Funding: The study was supported by the Simpson Querrey Lung Institute for Translational Sciences and grant U19AI135964 from the National Institute of Allergy and Infectious Diseases of the National Institutes of Health.
About this artificial intelligence research news
Original Research: Open access.
“Machine learning links unresolving secondary pneumonia to mortality in patients with severe pneumonia, including COVID-19” by Benjamin Singer et al. Journal of Clinical Investigation
Machine learning links unresolving secondary pneumonia to mortality in patients with severe pneumonia, including COVID-19
BACKGROUND. Despite guidelines promoting the prevention and aggressive treatment of ventilator-associated pneumonia (VAP), the importance of VAP as a driver of outcomes in mechanically ventilated patients, including patients with severe COVID-19, remains unclear. We aimed to determine the contribution of unsuccessful treatment of VAP to mortality in patients with severe pneumonia.
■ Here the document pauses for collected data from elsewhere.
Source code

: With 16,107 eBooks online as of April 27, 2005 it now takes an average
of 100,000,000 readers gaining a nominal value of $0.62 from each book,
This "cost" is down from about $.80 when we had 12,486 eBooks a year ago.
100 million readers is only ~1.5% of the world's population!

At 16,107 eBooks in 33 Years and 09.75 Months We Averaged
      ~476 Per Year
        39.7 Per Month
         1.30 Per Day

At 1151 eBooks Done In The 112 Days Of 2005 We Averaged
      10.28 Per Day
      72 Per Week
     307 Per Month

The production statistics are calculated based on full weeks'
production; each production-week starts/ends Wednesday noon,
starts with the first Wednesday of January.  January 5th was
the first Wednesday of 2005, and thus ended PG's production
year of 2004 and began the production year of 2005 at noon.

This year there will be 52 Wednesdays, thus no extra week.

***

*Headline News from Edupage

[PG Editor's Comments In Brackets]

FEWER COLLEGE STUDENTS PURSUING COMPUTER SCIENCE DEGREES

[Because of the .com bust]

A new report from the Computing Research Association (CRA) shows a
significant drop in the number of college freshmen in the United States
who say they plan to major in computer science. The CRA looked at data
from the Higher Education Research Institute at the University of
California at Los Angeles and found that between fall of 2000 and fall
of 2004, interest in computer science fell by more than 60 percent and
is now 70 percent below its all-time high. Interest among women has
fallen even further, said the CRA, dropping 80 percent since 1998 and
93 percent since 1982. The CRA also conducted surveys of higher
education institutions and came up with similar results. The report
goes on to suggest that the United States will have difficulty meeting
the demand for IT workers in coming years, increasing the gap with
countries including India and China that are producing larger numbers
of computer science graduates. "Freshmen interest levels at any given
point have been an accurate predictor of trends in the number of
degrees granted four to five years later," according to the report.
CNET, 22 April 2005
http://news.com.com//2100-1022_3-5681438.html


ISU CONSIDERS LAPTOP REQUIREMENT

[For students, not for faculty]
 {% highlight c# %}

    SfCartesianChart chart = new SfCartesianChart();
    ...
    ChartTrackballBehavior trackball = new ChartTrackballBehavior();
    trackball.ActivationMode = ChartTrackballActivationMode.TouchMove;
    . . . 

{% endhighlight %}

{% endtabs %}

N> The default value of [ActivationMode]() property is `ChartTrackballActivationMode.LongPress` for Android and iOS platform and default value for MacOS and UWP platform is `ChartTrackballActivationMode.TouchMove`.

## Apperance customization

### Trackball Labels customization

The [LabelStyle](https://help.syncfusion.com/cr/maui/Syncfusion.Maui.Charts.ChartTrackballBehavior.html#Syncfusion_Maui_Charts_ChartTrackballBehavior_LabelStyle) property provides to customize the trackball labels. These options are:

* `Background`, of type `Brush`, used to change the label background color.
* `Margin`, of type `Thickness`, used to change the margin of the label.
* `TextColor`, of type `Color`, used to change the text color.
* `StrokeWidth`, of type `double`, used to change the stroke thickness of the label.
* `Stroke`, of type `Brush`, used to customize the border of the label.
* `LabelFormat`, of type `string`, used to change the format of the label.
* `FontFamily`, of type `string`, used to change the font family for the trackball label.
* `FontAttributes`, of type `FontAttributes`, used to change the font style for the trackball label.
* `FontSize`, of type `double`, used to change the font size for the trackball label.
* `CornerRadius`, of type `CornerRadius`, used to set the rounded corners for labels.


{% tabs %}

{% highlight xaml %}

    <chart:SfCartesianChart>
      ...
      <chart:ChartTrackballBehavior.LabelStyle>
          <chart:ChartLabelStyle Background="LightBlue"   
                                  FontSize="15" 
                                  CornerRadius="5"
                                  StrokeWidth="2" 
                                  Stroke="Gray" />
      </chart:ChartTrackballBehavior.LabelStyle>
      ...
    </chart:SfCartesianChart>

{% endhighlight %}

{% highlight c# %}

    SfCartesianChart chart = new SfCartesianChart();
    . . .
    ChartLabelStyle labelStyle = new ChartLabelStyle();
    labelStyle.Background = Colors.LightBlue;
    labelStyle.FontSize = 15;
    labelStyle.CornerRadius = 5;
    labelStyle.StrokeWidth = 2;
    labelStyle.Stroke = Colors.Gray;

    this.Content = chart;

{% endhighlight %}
METHODS. We performed a single-center prospective cohort study of 585 mechanically ventilated patients with severe pneumonia and respiratory failure, 190 of whom had COVID-19, who underwent at least one bronchoalveolar lavage. A panel of ICU physicians adjudicated pneumonia episodes and endpoints based on clinical and microbiologic data. Given the relatively long ICU length of stay among patients with COVID-19, we developed a machine learning approach called CarpeDiem, which groups similar ICU patient-days into clinical states based on electronic health record data.
RESULTS.CarpeDiem revealed that the long ICU length of stay among patients with COVID-19 is attributable to long stays in clinical states characterized primarily by respiratory failure. While VAP was not associated with mortality overall, mortality was higher in patients with one episode of unsuccessfully treated VAP compared with successfully treated VAP (76.4% versus 17.6%, P < 0.001). In all patients, including those with COVID-19, CarpeDiem demonstrated that unresolving VAP was associated with transitions to clinical states associated with higher mortality.
CONCLUSIONS. Unsuccessful treatment of VAP is associated with greater mortality. The relatively long length of stay among patients with COVID-19 is primarily due to prolonged respiratory failure, placing them at higher risk of VAP.